This is why it was important for Georgia voters to create an independent authorizer for charter schools.
This week, Atlanta Public Schools superintendent Erroll Davis asked the district’s Board of Education to stop approving new charter schools. The reason: Georgia’s Supreme Court has yet to decide whether Davis can withhold millions of dollars in tax revenues from charters to help pay off an old pension debt in the district. Until that judgment comes, Davis said he couldn’t “in good conscience” further burden the school system “in order to create new schools that will not pay their share.”
It must be noted that no charter ever approved by the school district is even partly responsible for this pension debt, which has grown to $550 million. And no charter employee benefits from this pension plan today. Rather, as district leaders have argued in court, charters should share this burden “because it keeps the Atlanta Public Schools fiscally sound.”
Those were the words of Charles Burbridge, the school district’s chief financial officer, who also testified in open court that he couldn’t recommend expanding charter schools in Atlanta “because every expansion of the charter school [sic] would be fewer dollars going to the traditional school district simply because of how we allocate pension.”
Fortunately, Atlanta’s Board of Education rejected such an argument this week and approved a new charter, the Atlanta Classical Academy, which had been in a holding pattern throughout this fight. But the fight isn’t over, and the events that led to the board’s vote this week cast doubt on whether traditional school districts should ever maintain the exclusive right to approve charters.

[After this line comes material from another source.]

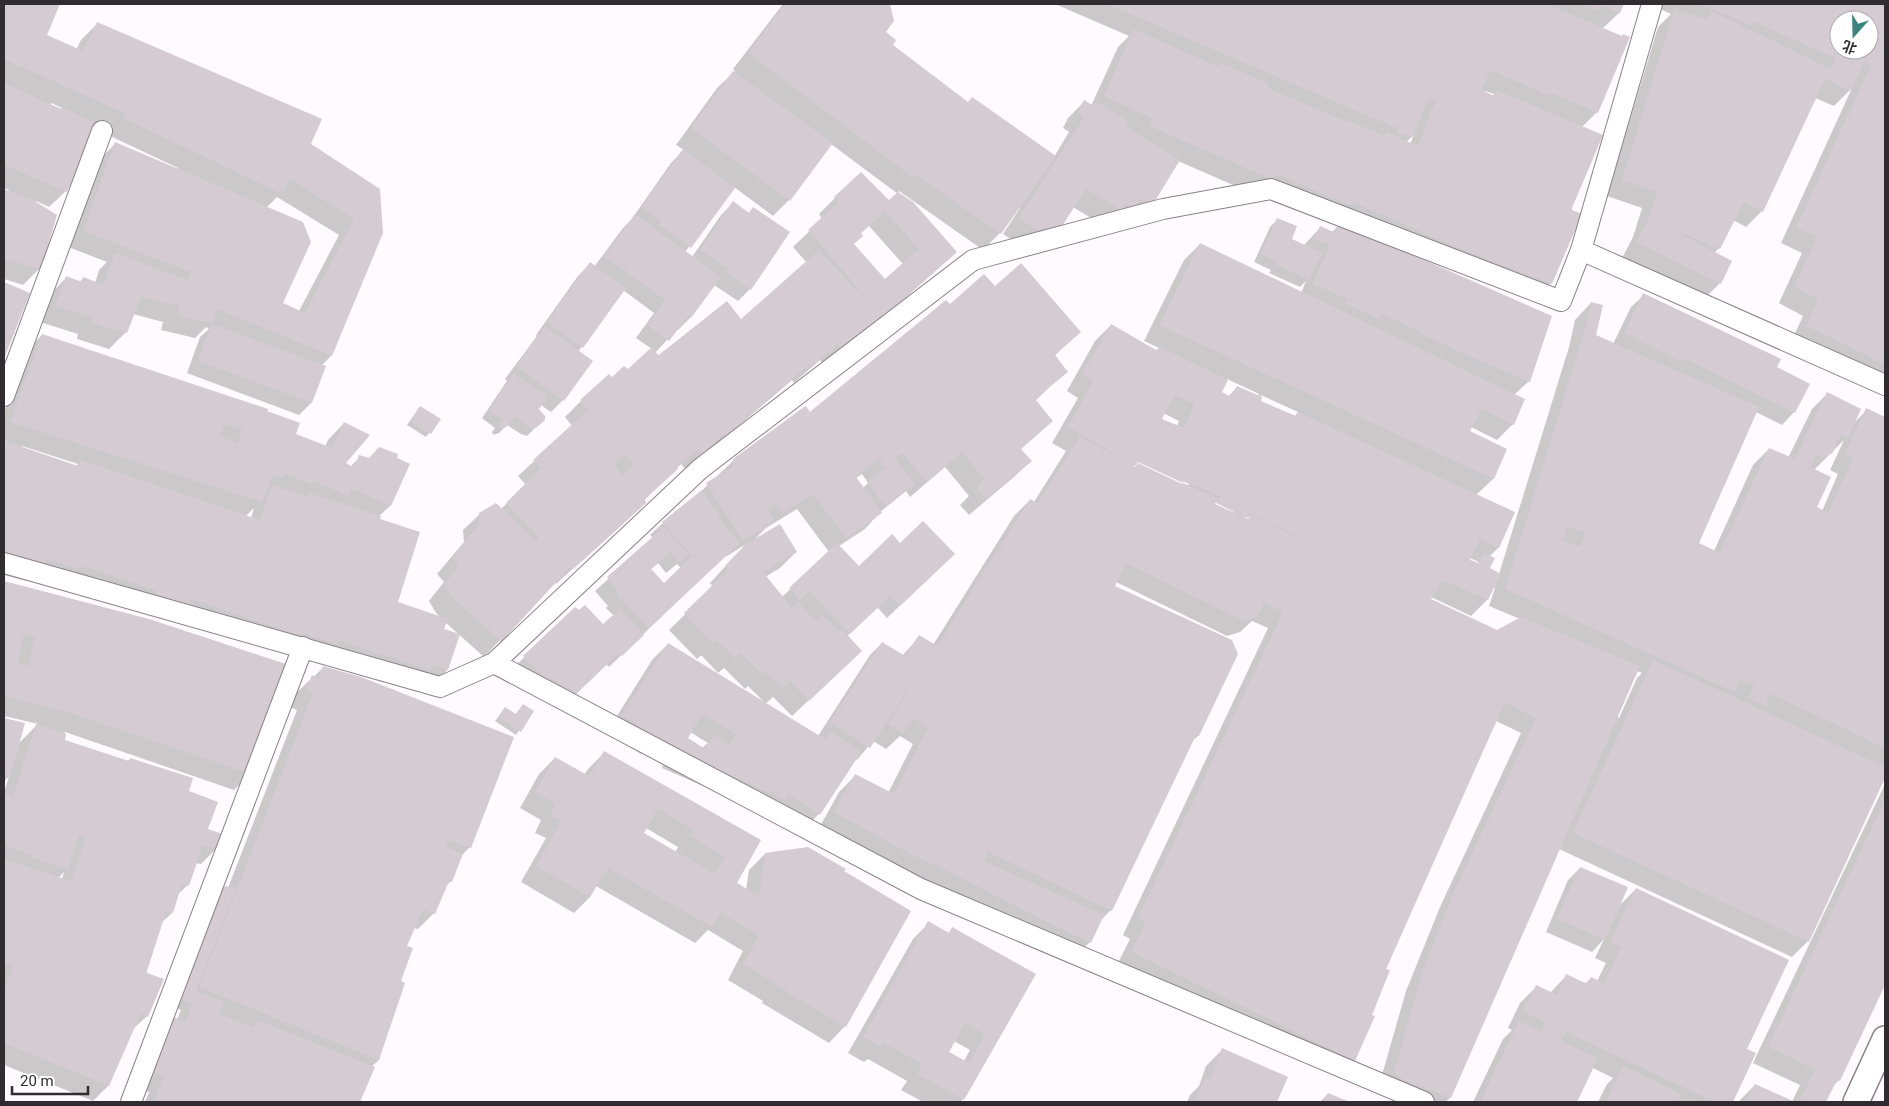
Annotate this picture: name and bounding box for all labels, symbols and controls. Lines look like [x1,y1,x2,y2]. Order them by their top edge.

The trouble started a year ago, when the district decided to withhold nearly $3 million in tax revenue from eleven start-up charter schools to help pay off an unfunded pension obligation that dates to the Carter administration (that is, when Jimmy Carter was Georgia’s governor). One school, Tech High, ultimately closed its doors, saying it couldn’t absorb the $360,000 it lost. Ten other charters, including three metro-Atlanta KIPP schools, sued the district to recoup the money.
They argued that the district’s pension debt started mounting decades ago, long before the state allowed independent startup charter schools in 1998. The district has conceded that charters get no direct benefit from this particular pension plan (charter teachers participate in a separate statewide retirement system), but its own argument comes down to this: if charter schools want to consider themselves “public,” then they should share the crushing burdens of the school system.
In making this case, Fulton County judge Wendy Shoob all but laughed the school district out of court. Georgia law lets charter school authorizers withhold up to 3 percent of state and local charter school funding for administrative costs, but Shoob told the school system that the law doesn’t allow it to withhold charter revenues to fix its own financial problems. It’ll have to go to the legislature to find deliverance.
But though Shoob ruled for the charter schools, the district appealed to the state’s high court. And since that time, Davis and district leaders have been working to freeze charter expansion.
This time, they succeeded only in showing how hostile they are toward charter schools, and the good news for prospective charters is that voters last fall approved the creation of a chartering board that is independent of school districts. That’s little comfort to Atlanta’s existing charters, however, which must continue to spend time, money, and energy fighting this court case.
If there ever was an argument to be made for an independent charter authorizer, free from district animus and conflict, this is it.